II. Measures taken to implement Article VI
7. The Islamic Republic of Iran has actively participated in international efforts promoting nuclear disarmament and non-proliferation. The initiatives taken towards this noble goal have always enjoyed our full support. In this regard, the Islamic Republic of Iran voted in favour of the Resolutions entitled “Towards a nuclear-weapon-free world” (58/51), “A path to the total elimination of nuclear weapons” (58/59) and “Convention on the Prohibition of the Use of Nuclear Weapons” (58/64) in the UNGA and other relevant resolutions adopted in the United Nations and other international fora.

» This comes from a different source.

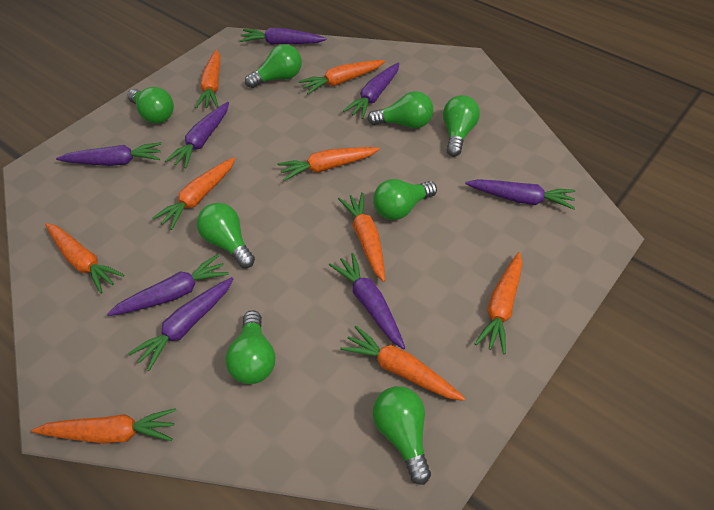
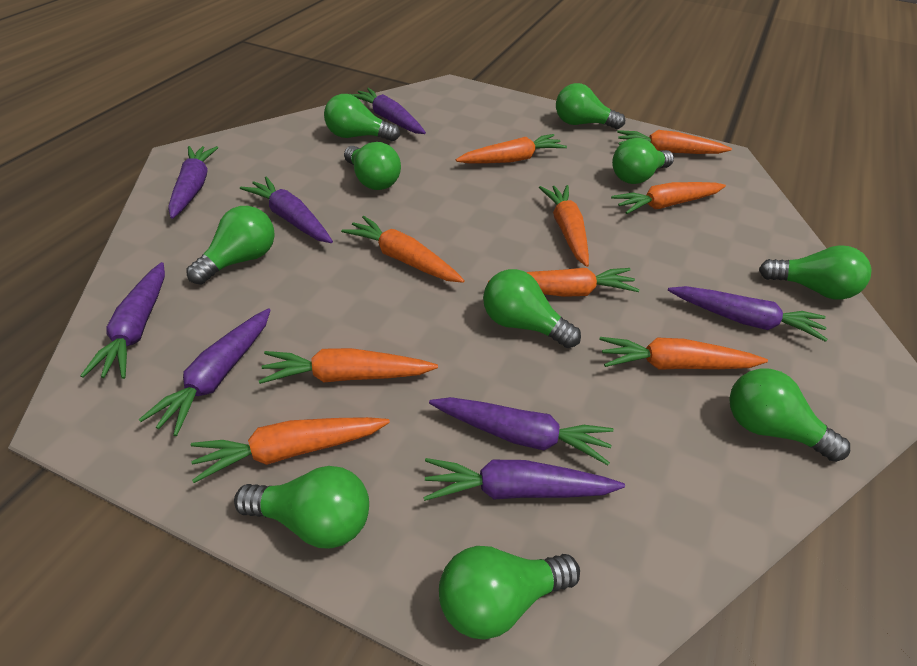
green light bulb: [128,87,174,124] [197,203,255,268] [226,310,275,384] [245,44,302,88] [367,91,433,128] [373,179,437,220] [373,386,431,485] [443,95,480,156] = 8 -> [186,206,275,285] [234,466,369,549] [324,94,400,141] [344,142,401,190] [439,546,580,640] [483,269,581,348] [556,83,625,129] [612,138,674,184] [729,369,850,462] [759,245,871,300] = 10

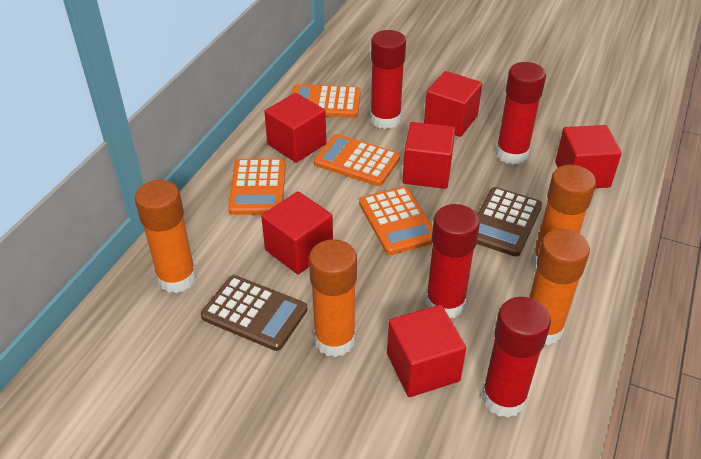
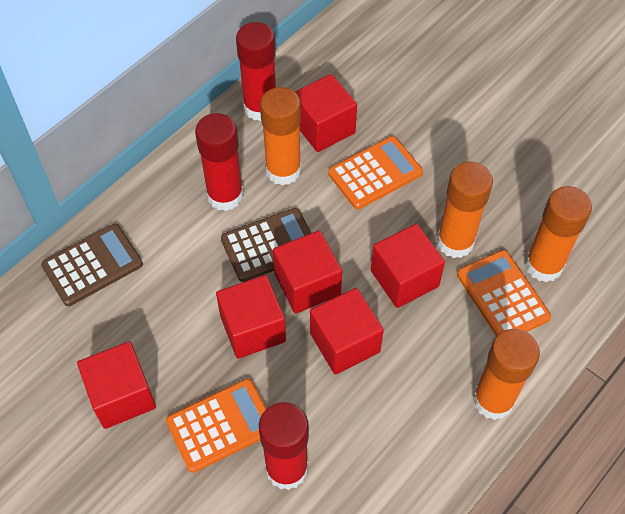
orange calculator: [228,158,286,215] [292,84,361,118] [314,134,400,186] [359,187,433,255] = 4 -> [166,379,267,473] [328,136,423,209] [457,250,551,336] = 3
red glue stick: [370,30,406,129] [425,204,480,318] [482,297,551,418] [496,62,546,164] = 4 -> [195,113,244,211] [236,22,276,121] [259,402,309,490] = 3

8. In line with other members of the Non-Aligned Movement, the Islamic Republic of Iran has, in various forums including before the International Court of Justice (ICJ), made its position clear that the use or threat of use of nuclear weapons is contrary to international law and, is therefore illegal. As the ICJ stipulated in its advisory opinion in 1996 “
there exists an obligation to pursue, in good faith, and bring to a conclusion negotiations leading to nuclear disarmament in all its aspects under strict and effective international control
”. The Islamic Republic of Iran has continuously supported the Resolution adopted annually since 1999 entitled “Follow-up to the advisory opinion of the International Court of Justice on the question of the legality of the Threat or Use of Nuclear Weapons”.
9. Iran considers the early establishment of a subsidiary body in the Conference on Disarmament, with a mandate to start negotiations on a phased program for the complete elimination of nuclear weapons within a specified time limit, including a Nuclear Weapons Convention, to be a concrete step relating to the materialization of nuclear disarmament.
10. The Islamic Republic of Iran played a prominent role during the negotiations of the Comprehensive Test Ban Treaty, hoping that the conclusion of the CTBT would prevent the qualitative as well as quantitative development of nuclear weapons. The Islamic Republic of Iran as a signatory of the CTBT is an active member of the Preparatory Commission and hosts five International Monitoring System (IMS) stations.
11. The Islamic Republic of Iran signed the Additional Protocol to its Comprehensive Safeguard Agreement on 18 December 2003 and is provisionally implementing it. We regard this as another confidence building measure to reaffirm our commitment to the NPT. All these measures have been taken in a situation where negligence to the unsafeguarded facilities and the nuclear arsenal of Israel, which enjoys the tacit support of the United States, continues to threaten regional and international peace and security.
12. Due to the significant role that the establishment of Nuclear Weapon Free Zones plays in achieving a world entirely free from nuclear weapons, in 1974 Iran initiated the Resolution for the establishment of a Nuclear Weapon Free Zone in the Middle East. Since 1980, this Resolution has been adopted annually by consensus in the UNGA. However, Israel, confident of the political and military support of the United States and through its persistent rejection of accession to any international disarmament instrument, and in particular NPT, remains the main obstacle for the establishment of such a zone.